Great question Barbara.

IRAs are complex instruments but i will try to simplify them here.

An Individual Retirement Account (IRA) is a private retirement savings plan under US tax code. A person can make contributions to that account throughout their career, direct the custodian of the account (i.e. a bank or mutual fund) to invest your money as you choose (i.e. stocks, bonds, CDs, etc.), and then you can withdraw the funds once you turn 59 1/2 (don’t ask me why it’s that age).

Similar to a 401(k), the principal advantage of an IRA is its realized tax benefits, and the difference between a Traditional IRA and a Roth IRA is how these benefits are realized.

In a Traditional IRA, your contributions are tax-deductible, meaning, for example, you could contribute $3000 one year and thus reduce your tax liability by $3000 for that year. When you retire, though, the money you withdrawal from your IRA will be taxed as income at that time. This will save you money primarily in the short-term. It could also save you money in the long-term if you think you expect to be in a lower tax bracket when you retire than you are when you contribute.

A Roth IRA is kind of the opposite. Your contributions are taxed in the present, when you make them, but at retirement you can withdraw the money tax-free. This is a good option if your IRA earns a lot of money and if you expect to be in a higher tax bracket when you retire.

In both cases, you do not pay taxes on earnings within the account (i.e. additional money made through investments). However, recall that in a Traditional IRA you will pay taxes on the money you withdraw during retirement.

These are great options for retirement savings because you can put your money to work for you while potentially saving on taxes. But this is strictly for retirement savings and you cannot access this money until you are old, grey and ready to sit on the beach all day.

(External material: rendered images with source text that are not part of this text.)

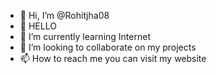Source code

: - 👋 Hi, I’m @Rohitjha08
- 👀 HELLO
- 🌱 I’m currently learning Internet 
- 💞️ I’m looking to collaborate on my projects 
- 📫 How to reach me you can visit my website 

<!---
Rohitjha08/Rohitjha08 is a ✨ special ✨ repository because its `README.md` (this file) appears on your GitHub profile.
You can click the Preview link to take a look at your changes.
--->
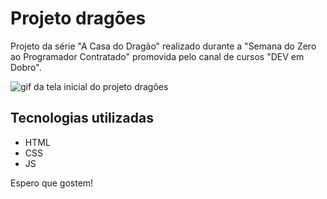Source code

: # Projeto dragões

Projeto da série "A Casa do Dragão" realizado durante a "Semana do Zero ao Programador Contratado" promovida pelo canal de cursos "DEV em Dobro".

<img src="./projeto-casa-do-dragao.gif" alt="gif da tela inicial do projeto dragões">

## Tecnologias utilizadas
- HTML
- CSS
- JS

Espero que gostem!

4 MannyFresh 06.30.08 at 8:46 am

p.s. I should also note that, in IRAs, there is a cap on how much you can contribute each year (currently, I believe it is $5,000). The cap gets raised when you get closer to retirement.

5 Barbara 07.01.08 at 2:14 pm

Thanks Manny for the info. I was just wondering because I watch Suze Orman’s show from time to time and she often advises the young to put there funds in a Roth IRA. That’s why I need to stop playing and get her book like ya’ll told us to do, hehe.

Thanks again. This info will come in handy once college is behind me and the working world is upon me.

6 Mo 07.01.08 at 7:20 pm

yeah boo!

7 Sara 08.10.08 at 9:29 am

Thank you for this article! It was very informative, and I think I got a better grasp on bank-related issues here than I ever have before.

I do have a question, though: With CDs is there a minimum deposit amount?

8 MannyFresh 08.11.08 at 9:04 am

Yes Sara,

CDs almost always have minimum deposit amounts, but they range widely. There are some with minimum deposits as low as $500 and then there are the “jumbo” CDs that require deposits upwards of $100,000.

They also range widely in terms of length; some can be as short as one month and some go up to 5 years.

Rates and returns will vary depending on these two factors, so use calculators to figure out which is best for you.